Class ClassifierMbDiscrete

java.lang.Object
edu.cmu.tetrad.classify.ClassifierMbDiscrete
All Implemented Interfaces:
ClassifierDiscrete

public class ClassifierMbDiscrete extends Object implements ClassifierDiscrete
Performs a Bayesian classification of a test set based on a given training set. PC-MB is used to select a Markov blanket DAG of the target; this DAG is used to estimate a Bayes model using the training data. The Bayes model is then updated for each case in the test data to produce classifications.
Version:
$Id: $Id
Author:
Frank Wimberly, josephramsey
  • Constructor Details

    • ClassifierMbDiscrete

      public ClassifierMbDiscrete(String trainPath, String testPath, String targetString, String alphaString, String depthString, String priorString, String maxMissingString)
      Constructs a new ClassifierMbDiscrete object using the given training and test data, target variable, alpha value,
      Parameters:
      trainPath - the path to the training data file
      testPath - the path to the test data file
      targetString - the name of the target variable
      alphaString - the alpha value for the Dirichlet estimator
      depthString - the depth for the PC-MB search
      priorString - the prior for the Dirichlet estimator
      maxMissingString - the maximum number of missing values for a test case
  • Method Details

    • main

      public static void main(String[] args)
      Runs MbClassify using moves-line arguments. The syntax is:
       java MbClassify train.dat test.dat target alpha depth
       
      Parameters:
      args - train.dat test.dat alpha depth dirichlet_prior max_missing
    • classify

      public int[] classify()
      Classifies the test data by Bayesian updating. The procedure is as follows. First, PC-MB is run on the training data to estimate an MB CPDAG. Bidirected edges are removed; an MB DAG G is selected from the CPDAG that remains. Second, a Bayes model B is estimated using this G and the training data. Third, for each case in the test data, the marginal for the target variable in B is calculated conditioning on values of the other varialbes in B in the test data; these are reported as classifications. Estimation of B is done using a Dirichlet estimator, with a symmetric prior, with the given alpha value. Updating is done using a row-summing exact updater.

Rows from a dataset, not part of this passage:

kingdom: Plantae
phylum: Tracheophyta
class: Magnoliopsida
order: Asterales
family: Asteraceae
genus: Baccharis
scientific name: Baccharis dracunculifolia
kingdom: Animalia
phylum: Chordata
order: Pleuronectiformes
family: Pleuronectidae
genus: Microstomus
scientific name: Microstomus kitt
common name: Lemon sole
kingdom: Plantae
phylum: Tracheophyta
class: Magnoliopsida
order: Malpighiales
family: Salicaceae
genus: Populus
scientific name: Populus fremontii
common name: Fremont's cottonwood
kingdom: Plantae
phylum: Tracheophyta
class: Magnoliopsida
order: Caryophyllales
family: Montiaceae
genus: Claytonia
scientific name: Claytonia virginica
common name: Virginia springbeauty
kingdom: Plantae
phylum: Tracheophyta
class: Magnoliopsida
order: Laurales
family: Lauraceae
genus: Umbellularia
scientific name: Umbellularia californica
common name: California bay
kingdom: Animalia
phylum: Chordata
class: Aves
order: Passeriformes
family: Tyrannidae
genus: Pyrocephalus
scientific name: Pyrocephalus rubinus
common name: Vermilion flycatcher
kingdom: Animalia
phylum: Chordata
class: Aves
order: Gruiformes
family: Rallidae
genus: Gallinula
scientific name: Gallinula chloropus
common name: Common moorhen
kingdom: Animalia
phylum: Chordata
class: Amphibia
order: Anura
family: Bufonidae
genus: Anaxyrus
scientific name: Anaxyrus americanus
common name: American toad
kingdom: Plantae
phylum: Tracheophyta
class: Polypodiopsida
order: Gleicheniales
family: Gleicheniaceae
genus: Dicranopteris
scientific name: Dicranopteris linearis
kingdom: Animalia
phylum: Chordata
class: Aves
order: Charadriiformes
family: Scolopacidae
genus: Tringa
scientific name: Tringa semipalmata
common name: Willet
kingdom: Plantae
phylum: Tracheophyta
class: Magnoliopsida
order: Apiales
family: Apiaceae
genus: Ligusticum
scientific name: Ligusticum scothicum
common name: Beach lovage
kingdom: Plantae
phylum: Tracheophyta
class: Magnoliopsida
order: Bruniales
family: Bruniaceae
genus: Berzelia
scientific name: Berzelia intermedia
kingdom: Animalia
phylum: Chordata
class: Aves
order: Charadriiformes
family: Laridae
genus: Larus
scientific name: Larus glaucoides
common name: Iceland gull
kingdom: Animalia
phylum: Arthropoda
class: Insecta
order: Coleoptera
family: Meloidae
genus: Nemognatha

      One consequence of using the row-summing exact updater is that classification will be fast except for cases in which there are lots of missing values. The reason for this is that for such cases the number of rows that need to be summed over will be exponential in the number of missing values for that case. Hence the parameter for max num missing values. A good default for this is like 5. Any test case with more than that number of missing values will be skipped.

      Specified by:
      classify in interface ClassifierDiscrete
      Returns:
      The classifications.
    • crossTabulation

      public int[][] crossTabulation()

      crossTabulation.

      Specified by:
      crossTabulation in interface ClassifierDiscrete
      Returns:
      the cross-tabulation from the classify method. The classify method must be run first.
    • getPercentCorrect

      public double getPercentCorrect()

      Getter for the field percentCorrect.

      Specified by:
      getPercentCorrect in interface ClassifierDiscrete
      Returns:
      the percent correct from the classify method. The classify method must be run first.